His Excellency, Rene Preval, President of Haiti,
His Excellency, Ban Ki-Moon, Secretary General of the United Nations,
Her Excellency, Hilary Clinton, Secretary of State of the United States of America,
Distinguished delegates,
Ladies and gentlemen,

  1. I would like to express my gratitude to the United Nations, the United States of America and all the other parties concerned, including the co-chairs, for their efforts to realize today's conference, which demonstrates the solidarity of the international community towards Haiti.

  2. I visited Haiti ten days ago. Observing its present situation, I felt sorry for the gravity of the devastation and the agony of the victims of the earthquake. At the same time, I was impressed by the determination and efforts of the people who were working for Haiti's recovery and reconstruction.

  3. Through my visit, I have fully realized that what Haiti urgently needs are the removal of debris and, with the rainy season approaching, the construction of shelters and prevention of the spread of infectious diseases.

  4. So far, the Japan Disaster Relief Team has extended medical care services and an engineering unit of Japan's Self-Defense Force, which participates in the United Nations Stabilization Mission in Haiti (MINUSTAH), has been removing debris. In addition, Japan will construct about 9,000 shelters and provide assistance against infectious diseases for about 3 million people, including vaccinations for mothers and children.

  5. To implement this assistance, Japan will contribute 30 million dollars in addition to the 70 million dollars already announced. As a result, Japan's aid for Haiti has reached 100 million dollars. Besides, Japan welcomes the recent decision of the Inter-American Development Bank to waive the debt of Haiti, concerning which Japan is prepared to make an appropriate contribution.

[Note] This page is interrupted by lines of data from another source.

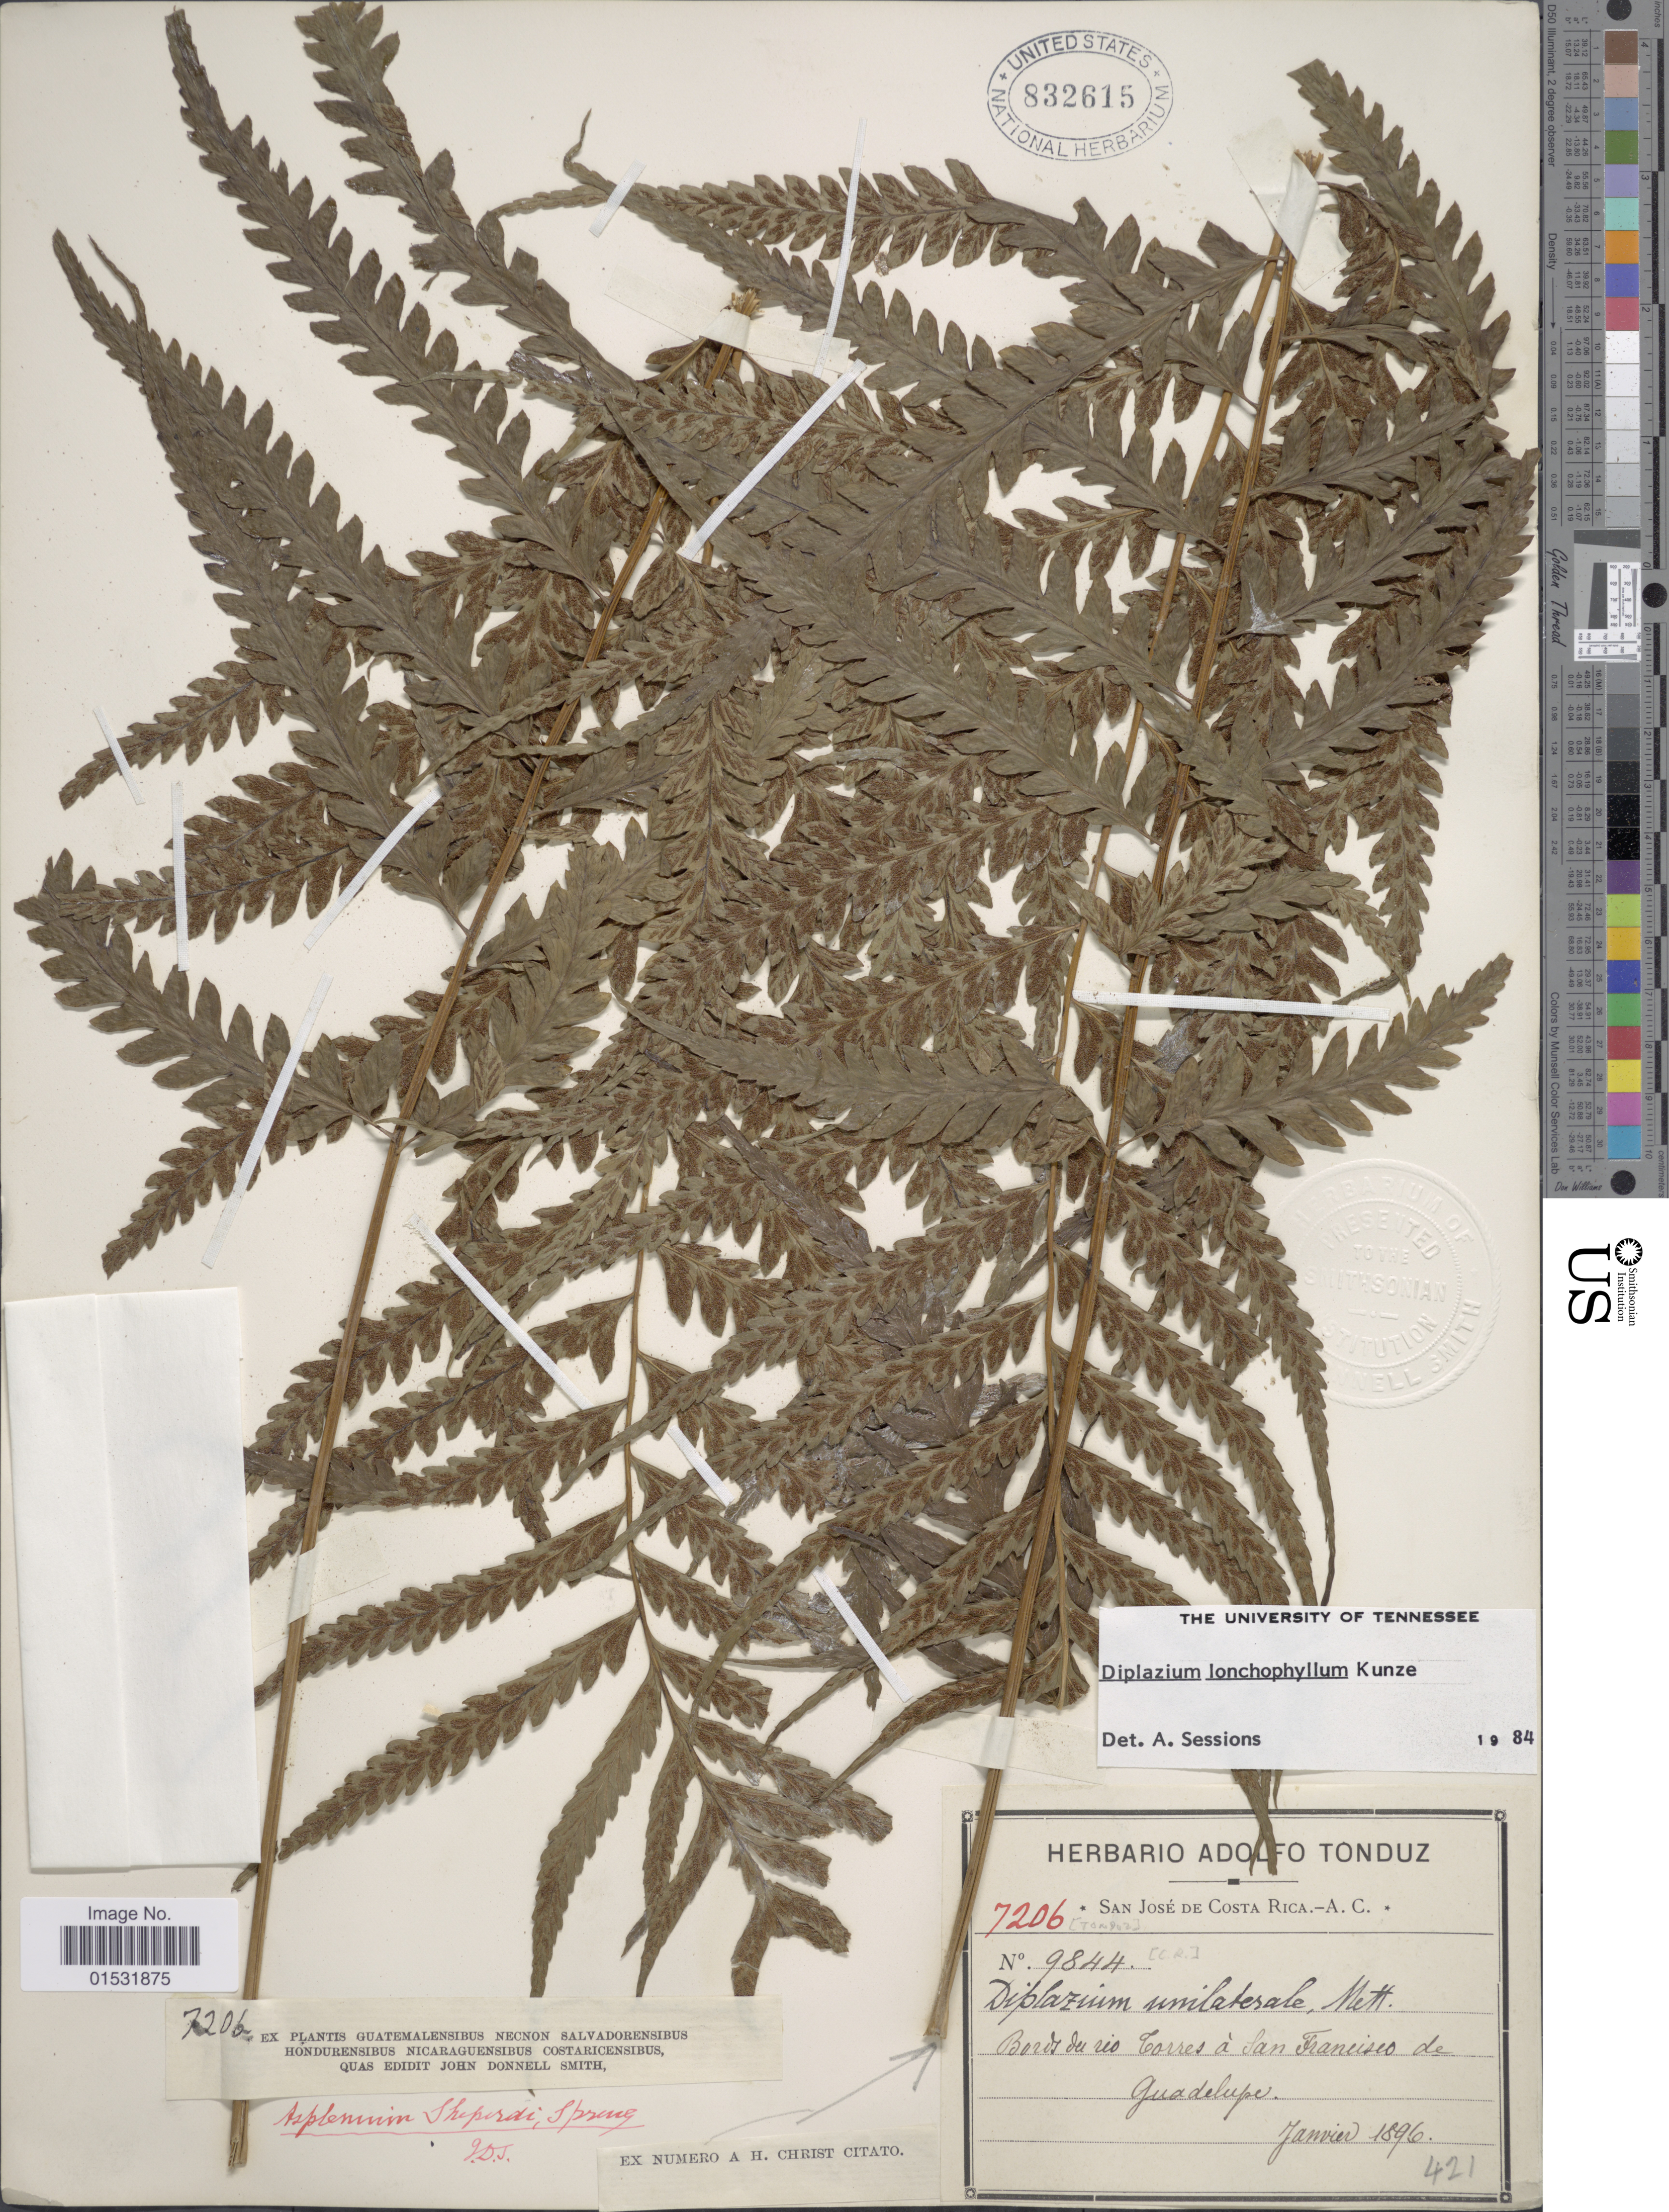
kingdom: Plantae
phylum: Tracheophyta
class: Polypodiopsida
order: Polypodiales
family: Athyriaceae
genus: Diplazium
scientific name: Diplazium lonchophyllum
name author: Kunze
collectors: ex Herb. Adolfo Tonduz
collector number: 9844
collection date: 1896-01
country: Costa Rica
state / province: San José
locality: Bords du rio Corres à San Francisco de Guadelupe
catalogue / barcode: US 832615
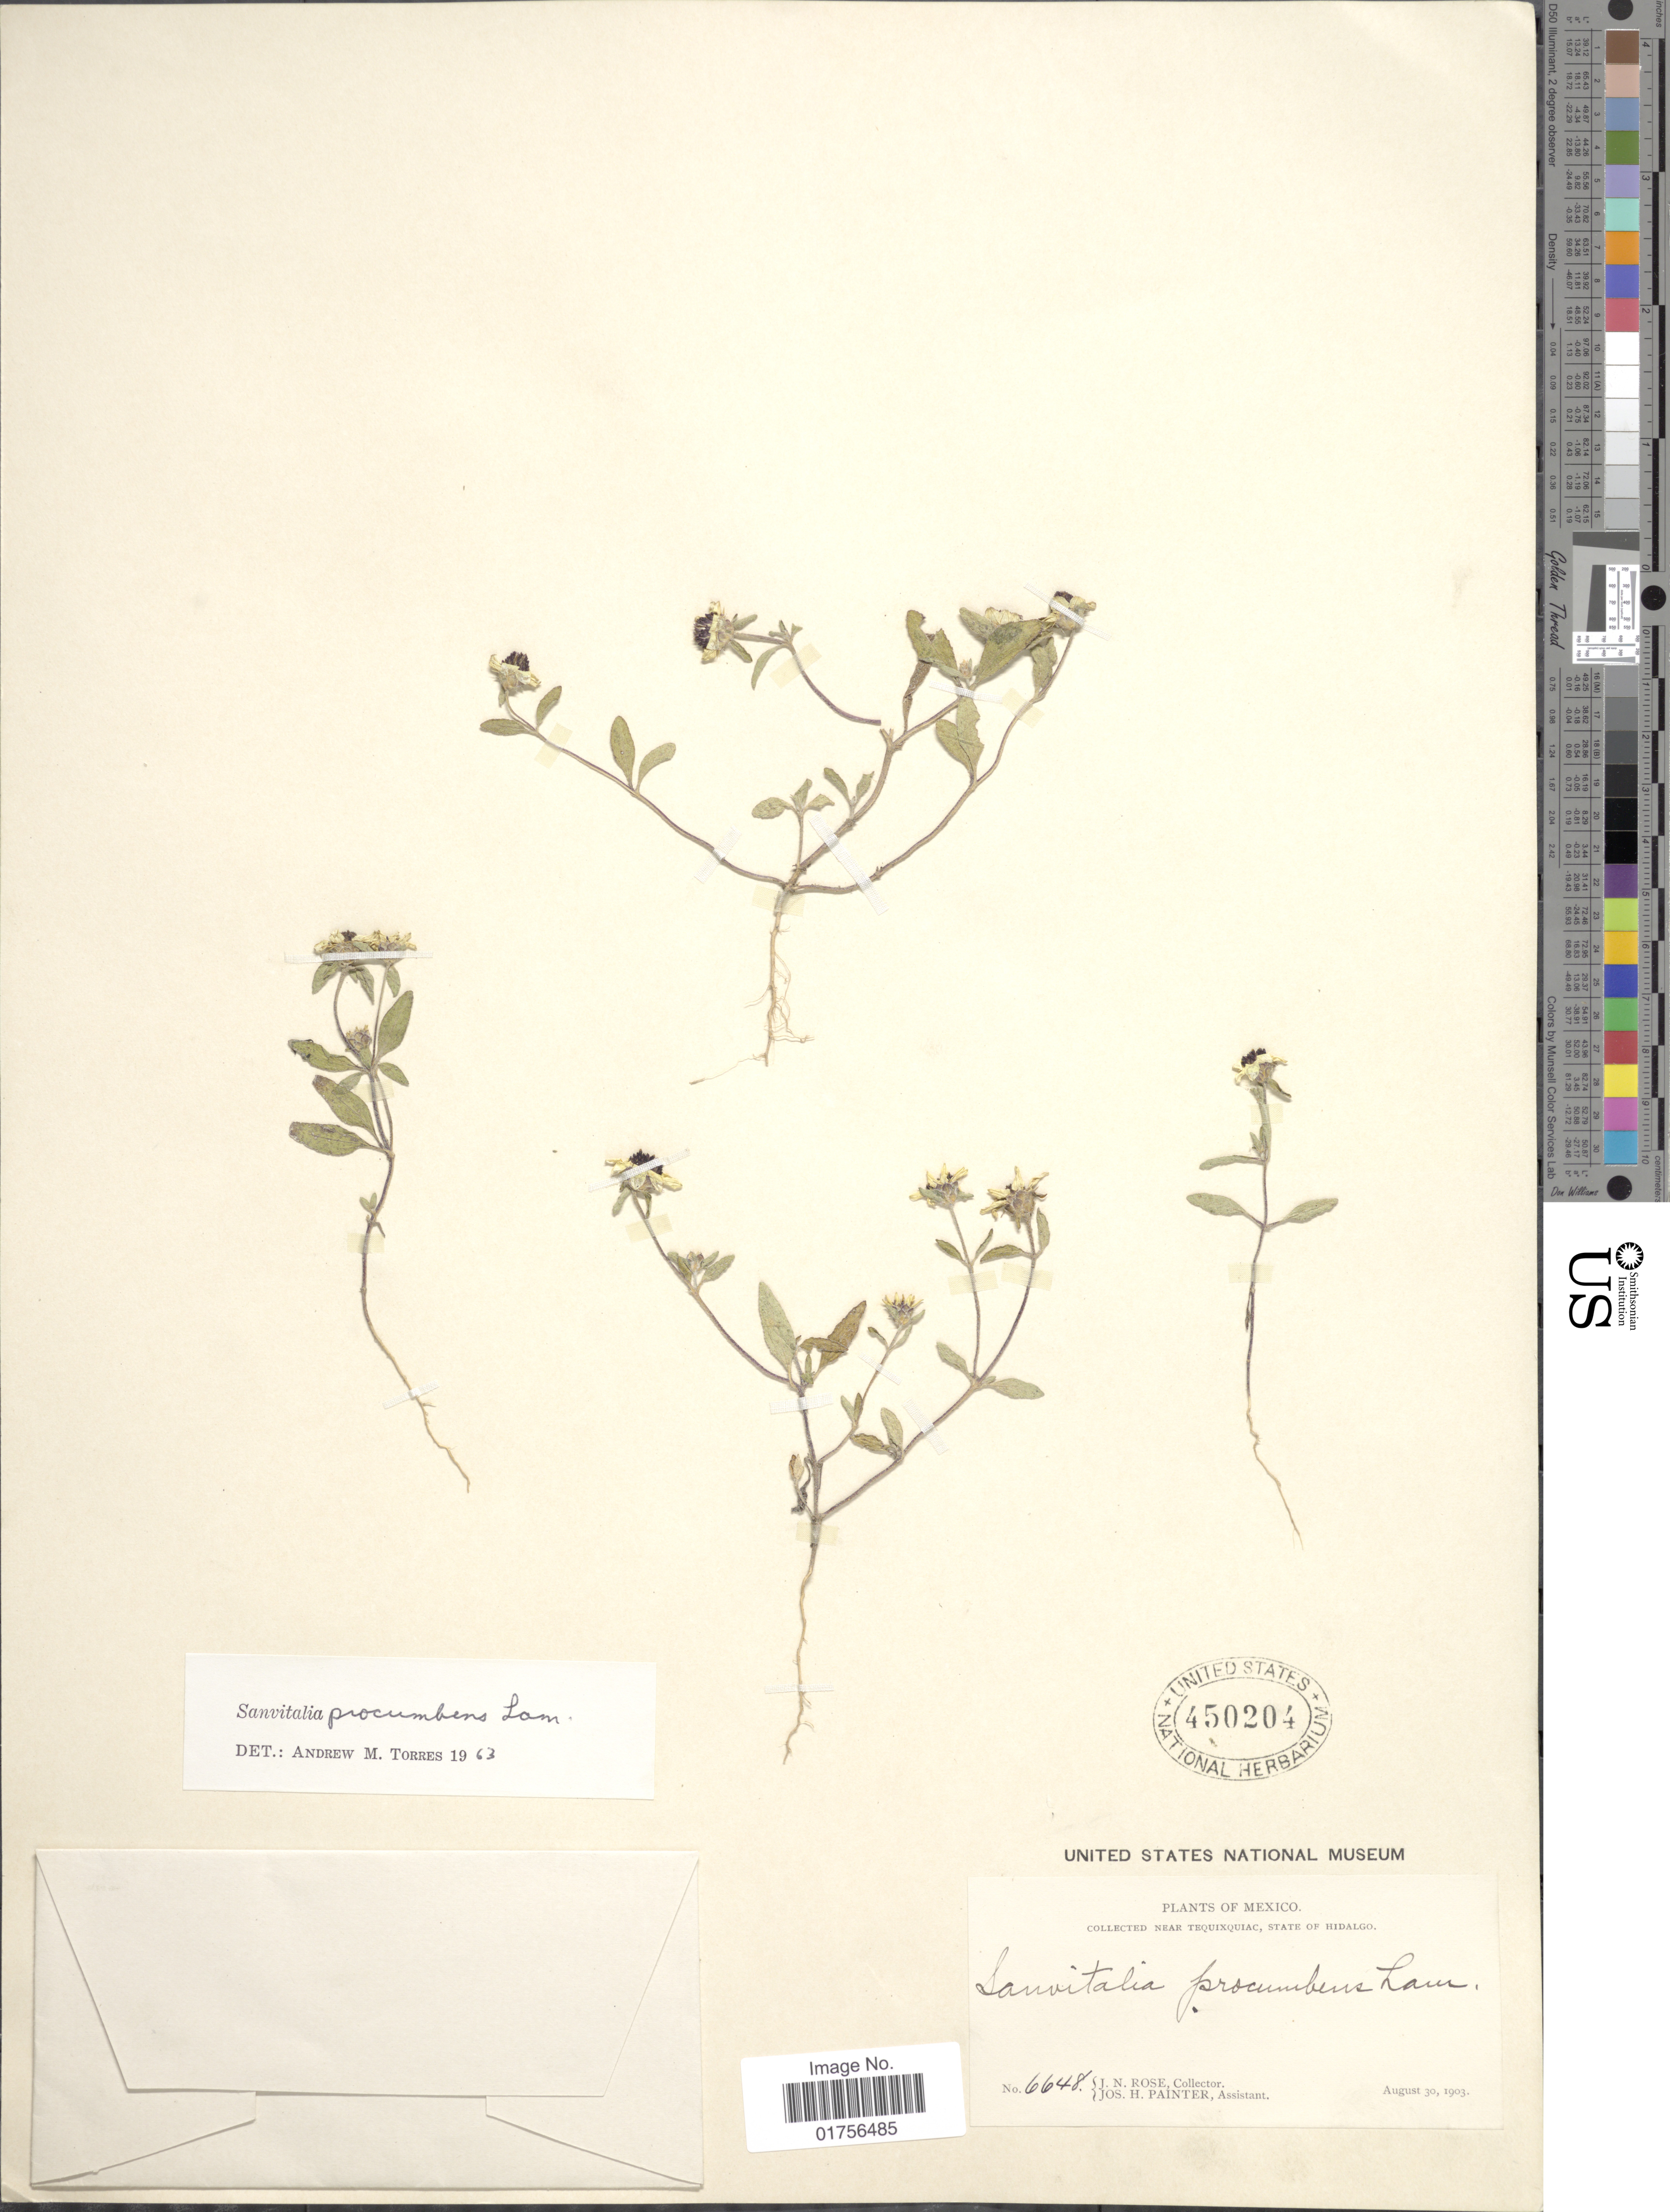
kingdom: Plantae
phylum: Tracheophyta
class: Magnoliopsida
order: Asterales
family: Asteraceae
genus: Sanvitalia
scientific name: Sanvitalia procumbens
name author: Lam.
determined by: Skibicki, Samuel V.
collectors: J. N. Rose & J. H. Painter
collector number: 6648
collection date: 1903-08-30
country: Mexico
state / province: Hidalgo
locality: Near Tequixquiac, State of Hidalgo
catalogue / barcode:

  6. Hereafter, reconstruction will be the major task for Haiti. To this end, it is most important for the Haitian people to lead and take ownership of the reconstruction of their own state. In this sense, Japan appreciates the submission of the Action Plan for the Reconstruction and National Development of Haiti by the Government of Haiti today. On the other hand, true reconstruction does not simply mean a return to the pre-earthquake situation but the rebirth of a state which has an adequate foundation to fully satisfy the people's needs in such fields as education, medical services, employment and the rule of law. It is essential that the international community collaborate in assisting such efforts of the Government of Haiti. Japan is determined to proactively contribute to this endeavor.

  7. Japan's assistance has hitherto emphasized three areas: education and capacity building; health and medical care; and food and agriculture. Japan will continue to assist Haiti in these areas, making use of its experience and knowledge as a country prone to earthquakes and taking into account the Post-Disaster Needs Assessment. Thus, Japan will dispatch disaster prevention experts and will establish a field office of the Japan International Cooperation Agency (JICA) in Haiti.

  8. Lastly, Japan promises to fully support, with the international community, the efforts of the Haitian people so that they can recover from this tragedy and regain hope for the future.